Those observations of Spender J were cited with approval by a Full Court of this Court in Odhiambo v Minister for Immigration & Multicultural Affairs (2002) 122 FCR 29 at [97].
9 The ACCC then made the following submissions in relation to the application of these general principles to the context recounted in [7] above:
(1) The ACCC will not be constrained to cross-examining the Cooling Off Witnesses on the cooling off period issue; they will also be cross-examined in relation to the other allegations of breach contained in the statement of claim, as well as on the systems and procedures in place in relation to ensuring compliance with the Undertaking. In those circumstances, it is apparent that even in determining the narrow question of breach of the cooling off provision of the Undertaking, the Court will be called on to determine a question of the credit of the nine Sales Staff. It is also apparent that in any cross-examination going to that credit it is likely that each of those witnesses will be taken to the various documents to which they refer in their affidavits, including to their physical form and the manner in which reference was made to them.
(2) That cross-examination will involve very substantial documentation being put to witnesses, some of it being original documents. In those circumstances, cross-examination will require the attendance in each remote location of an agent of the ACCC who will need to have available the whole 23 volume Court Book and certain other documents. The cross-examination on documents through use of an agent will be substantially slower than if it were conducted viva voce. There will also be the obvious risk of confusion as to documents arising in the context of a remote agent being required to identify the documents to which cross-examining counsel are referring.
(3) Mr Klotz, in the supporting affidavit at [12], refers to the ACCC’s estimate that the Cooling Off Witnesses will be required for cross-examination totalling about a week. That estimate was an estimate of cross-examination viva voce. The time required for cross-examination will be greater if done by videoconference for the reasons outlined above. Further, Mr Klotz at [39] sets out the time differences to apply. For case management purposes the Court would need to proceed on the basis that if it were to take the evidence by videoconference it would do so for half a day each day. Mr Klotz makes clear that the witnesses would be spread around the United States and appearing at numerous videoconferencing facilities (at [38]). It is inevitable that delays will occur as examination at one facility finishes and switchovers occur to other facilities. The combination of taking longer in cross-examination and the difficulties of timetabling more than five full days of evidence across a series of half days to numerous videoconferencing facilities raises the obvious prospect of an increase in the length of the trial by at least a week. While the ACCC does not know the costs incurred by StoresOnline, the Court could readily conclude that the professional costs of the parties represented by four counsel and solicitors for a week will substantially exceed the cost difference estimated by Mr Klotz, being the costs of viva voce cross-examination as compared to videolink at $52,278 – $7,472 = $44,806 (Klotz at [13] and [36]).

## MATERIAL SHOWN

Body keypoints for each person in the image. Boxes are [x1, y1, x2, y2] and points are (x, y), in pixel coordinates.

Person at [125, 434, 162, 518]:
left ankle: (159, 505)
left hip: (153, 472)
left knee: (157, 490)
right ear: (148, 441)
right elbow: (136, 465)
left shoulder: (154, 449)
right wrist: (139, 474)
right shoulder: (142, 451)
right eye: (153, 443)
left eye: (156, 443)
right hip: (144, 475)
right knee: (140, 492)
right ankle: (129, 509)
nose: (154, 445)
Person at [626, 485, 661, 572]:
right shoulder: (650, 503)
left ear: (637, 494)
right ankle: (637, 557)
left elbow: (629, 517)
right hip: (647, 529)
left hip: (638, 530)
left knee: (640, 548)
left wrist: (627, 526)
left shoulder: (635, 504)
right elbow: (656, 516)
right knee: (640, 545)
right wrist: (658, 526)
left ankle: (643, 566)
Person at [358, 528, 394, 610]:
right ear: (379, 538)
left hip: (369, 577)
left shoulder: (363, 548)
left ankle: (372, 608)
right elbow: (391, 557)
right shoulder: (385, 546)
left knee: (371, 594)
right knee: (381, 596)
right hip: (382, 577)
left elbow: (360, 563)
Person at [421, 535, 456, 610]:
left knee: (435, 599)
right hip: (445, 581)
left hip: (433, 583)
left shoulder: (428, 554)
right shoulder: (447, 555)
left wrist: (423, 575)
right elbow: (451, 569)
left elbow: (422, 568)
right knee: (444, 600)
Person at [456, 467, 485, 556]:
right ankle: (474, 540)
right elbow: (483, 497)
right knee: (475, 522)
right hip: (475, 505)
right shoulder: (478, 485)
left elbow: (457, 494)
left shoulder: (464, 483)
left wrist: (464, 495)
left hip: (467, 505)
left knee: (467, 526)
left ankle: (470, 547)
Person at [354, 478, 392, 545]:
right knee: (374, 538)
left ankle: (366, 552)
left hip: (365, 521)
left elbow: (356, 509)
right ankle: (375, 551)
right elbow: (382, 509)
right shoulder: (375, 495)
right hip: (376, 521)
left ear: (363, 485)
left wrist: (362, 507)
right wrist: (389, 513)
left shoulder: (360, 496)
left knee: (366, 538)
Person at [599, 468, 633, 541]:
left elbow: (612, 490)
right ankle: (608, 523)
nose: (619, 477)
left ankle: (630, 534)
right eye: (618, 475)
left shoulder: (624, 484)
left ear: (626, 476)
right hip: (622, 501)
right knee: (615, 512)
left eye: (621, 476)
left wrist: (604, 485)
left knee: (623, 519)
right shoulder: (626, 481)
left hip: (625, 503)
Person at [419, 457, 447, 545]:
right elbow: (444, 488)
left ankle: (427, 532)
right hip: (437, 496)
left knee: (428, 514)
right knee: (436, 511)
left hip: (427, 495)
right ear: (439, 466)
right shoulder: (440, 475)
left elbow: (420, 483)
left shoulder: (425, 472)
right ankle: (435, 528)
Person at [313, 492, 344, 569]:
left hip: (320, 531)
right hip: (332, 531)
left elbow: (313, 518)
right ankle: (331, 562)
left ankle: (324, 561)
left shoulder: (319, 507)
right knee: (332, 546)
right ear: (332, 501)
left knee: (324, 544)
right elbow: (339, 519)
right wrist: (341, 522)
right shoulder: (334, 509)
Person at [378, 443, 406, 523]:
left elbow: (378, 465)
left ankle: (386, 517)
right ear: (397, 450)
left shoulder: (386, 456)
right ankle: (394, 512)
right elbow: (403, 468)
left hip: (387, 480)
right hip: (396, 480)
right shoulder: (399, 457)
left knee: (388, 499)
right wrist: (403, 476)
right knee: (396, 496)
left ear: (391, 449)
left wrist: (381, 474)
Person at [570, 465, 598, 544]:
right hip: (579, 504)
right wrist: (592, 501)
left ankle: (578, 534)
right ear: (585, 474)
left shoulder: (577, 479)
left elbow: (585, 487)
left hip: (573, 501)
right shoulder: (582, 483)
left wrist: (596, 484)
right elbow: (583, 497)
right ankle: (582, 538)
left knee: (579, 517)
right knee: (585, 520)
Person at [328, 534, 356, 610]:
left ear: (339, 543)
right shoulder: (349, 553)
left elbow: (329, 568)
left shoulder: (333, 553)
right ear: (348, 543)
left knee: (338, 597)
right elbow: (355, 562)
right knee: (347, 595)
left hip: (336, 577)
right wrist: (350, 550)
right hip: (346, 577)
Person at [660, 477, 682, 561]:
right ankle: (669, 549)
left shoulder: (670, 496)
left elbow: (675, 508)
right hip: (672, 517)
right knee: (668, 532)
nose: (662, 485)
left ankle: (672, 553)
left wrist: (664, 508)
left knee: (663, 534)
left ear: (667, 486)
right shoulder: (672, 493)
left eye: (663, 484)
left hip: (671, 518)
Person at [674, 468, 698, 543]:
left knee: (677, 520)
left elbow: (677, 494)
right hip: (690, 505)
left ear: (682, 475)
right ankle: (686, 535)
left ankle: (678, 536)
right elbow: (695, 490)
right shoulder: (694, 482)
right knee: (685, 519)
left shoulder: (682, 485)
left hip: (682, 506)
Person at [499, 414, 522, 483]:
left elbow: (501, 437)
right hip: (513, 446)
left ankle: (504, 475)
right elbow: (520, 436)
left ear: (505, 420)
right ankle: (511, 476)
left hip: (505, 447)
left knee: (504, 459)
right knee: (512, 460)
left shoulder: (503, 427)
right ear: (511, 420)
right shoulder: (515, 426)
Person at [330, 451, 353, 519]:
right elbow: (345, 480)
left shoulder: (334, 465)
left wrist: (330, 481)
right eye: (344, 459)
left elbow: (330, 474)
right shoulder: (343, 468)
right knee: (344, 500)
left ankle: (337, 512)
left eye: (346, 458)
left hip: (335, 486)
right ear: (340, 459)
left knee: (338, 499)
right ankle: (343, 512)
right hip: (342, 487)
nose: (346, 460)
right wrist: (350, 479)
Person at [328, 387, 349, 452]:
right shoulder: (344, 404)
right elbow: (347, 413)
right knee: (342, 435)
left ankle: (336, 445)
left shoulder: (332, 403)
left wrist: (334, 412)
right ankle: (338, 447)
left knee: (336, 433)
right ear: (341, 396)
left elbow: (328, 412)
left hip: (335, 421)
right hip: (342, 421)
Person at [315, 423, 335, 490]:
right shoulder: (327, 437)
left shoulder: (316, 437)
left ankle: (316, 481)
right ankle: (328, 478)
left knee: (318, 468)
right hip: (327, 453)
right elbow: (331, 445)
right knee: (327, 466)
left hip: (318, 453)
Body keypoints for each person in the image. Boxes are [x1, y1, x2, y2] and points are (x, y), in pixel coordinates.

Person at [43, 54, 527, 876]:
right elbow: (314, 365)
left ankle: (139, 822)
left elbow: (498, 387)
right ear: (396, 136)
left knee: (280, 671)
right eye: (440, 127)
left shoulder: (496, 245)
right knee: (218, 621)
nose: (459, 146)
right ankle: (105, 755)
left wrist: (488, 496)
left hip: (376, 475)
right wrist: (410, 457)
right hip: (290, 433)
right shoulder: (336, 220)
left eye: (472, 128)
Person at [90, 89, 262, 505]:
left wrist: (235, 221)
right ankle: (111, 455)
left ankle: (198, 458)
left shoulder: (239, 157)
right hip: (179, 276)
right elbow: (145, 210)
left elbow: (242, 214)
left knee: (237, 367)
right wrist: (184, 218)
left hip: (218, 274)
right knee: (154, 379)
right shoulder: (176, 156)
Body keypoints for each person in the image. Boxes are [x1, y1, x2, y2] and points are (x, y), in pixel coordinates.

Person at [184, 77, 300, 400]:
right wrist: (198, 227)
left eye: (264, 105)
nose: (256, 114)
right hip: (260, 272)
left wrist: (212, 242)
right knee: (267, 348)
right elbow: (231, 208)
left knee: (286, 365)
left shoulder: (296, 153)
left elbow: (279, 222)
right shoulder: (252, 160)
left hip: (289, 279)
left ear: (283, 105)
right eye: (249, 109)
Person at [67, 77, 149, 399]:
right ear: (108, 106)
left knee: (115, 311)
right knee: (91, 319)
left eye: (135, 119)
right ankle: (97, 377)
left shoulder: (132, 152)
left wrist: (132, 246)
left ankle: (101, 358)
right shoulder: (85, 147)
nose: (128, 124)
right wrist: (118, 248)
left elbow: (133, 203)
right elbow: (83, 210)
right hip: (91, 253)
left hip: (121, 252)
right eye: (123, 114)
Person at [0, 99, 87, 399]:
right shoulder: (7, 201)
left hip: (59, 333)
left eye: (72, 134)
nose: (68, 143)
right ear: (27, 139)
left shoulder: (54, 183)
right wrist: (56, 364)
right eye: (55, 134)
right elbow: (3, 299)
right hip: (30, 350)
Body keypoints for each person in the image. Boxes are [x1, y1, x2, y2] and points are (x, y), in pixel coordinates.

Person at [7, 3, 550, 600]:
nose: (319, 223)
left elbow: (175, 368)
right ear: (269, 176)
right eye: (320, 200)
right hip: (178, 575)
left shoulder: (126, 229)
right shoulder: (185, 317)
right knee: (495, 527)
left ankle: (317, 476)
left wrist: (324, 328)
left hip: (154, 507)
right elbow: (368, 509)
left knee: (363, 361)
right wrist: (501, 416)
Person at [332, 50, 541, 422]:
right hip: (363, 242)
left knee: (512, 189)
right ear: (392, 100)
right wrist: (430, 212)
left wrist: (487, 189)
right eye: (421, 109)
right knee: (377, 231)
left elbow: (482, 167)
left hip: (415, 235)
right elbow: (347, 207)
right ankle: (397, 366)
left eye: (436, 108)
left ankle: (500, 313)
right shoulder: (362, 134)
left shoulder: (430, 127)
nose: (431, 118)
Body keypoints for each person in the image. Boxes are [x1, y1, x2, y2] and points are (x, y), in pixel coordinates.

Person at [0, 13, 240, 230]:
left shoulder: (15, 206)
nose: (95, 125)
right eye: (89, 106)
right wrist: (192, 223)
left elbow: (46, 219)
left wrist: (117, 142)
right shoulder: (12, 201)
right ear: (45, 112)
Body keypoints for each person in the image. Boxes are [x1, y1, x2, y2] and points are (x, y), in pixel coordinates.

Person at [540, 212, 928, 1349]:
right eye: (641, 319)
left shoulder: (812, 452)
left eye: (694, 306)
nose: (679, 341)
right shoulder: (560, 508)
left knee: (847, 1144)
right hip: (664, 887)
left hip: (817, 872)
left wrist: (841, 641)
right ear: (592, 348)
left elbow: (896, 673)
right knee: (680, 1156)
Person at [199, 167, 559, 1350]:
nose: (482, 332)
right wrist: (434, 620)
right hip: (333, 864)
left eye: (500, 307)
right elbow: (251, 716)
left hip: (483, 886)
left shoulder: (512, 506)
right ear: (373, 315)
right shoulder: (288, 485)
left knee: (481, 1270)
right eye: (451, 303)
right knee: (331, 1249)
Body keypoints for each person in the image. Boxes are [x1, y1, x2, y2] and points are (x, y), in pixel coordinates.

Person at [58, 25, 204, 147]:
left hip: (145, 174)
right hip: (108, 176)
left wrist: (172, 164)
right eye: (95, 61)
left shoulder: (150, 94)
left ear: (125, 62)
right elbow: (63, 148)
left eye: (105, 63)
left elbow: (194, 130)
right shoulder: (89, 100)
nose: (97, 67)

## EXERCISE BRIEF
Answer these questions from the given text.
(a) In which case did a Full Court cite the observations of Spender J with approval?
(b) How many volumes does the Court Book that an ACCC agent would need at each remote location contain?
(c) What cost difference did Mr Klotz estimate between viva voce cross-examination and videolink?

## OUTPUT BELOW
(a) Odhiambo v Minister for Immigration & Multicultural Affairs (2002) 122 FCR 29 at [97].
(b) 23 volumes.
(c) $44,806 ($52,278 – $7,472).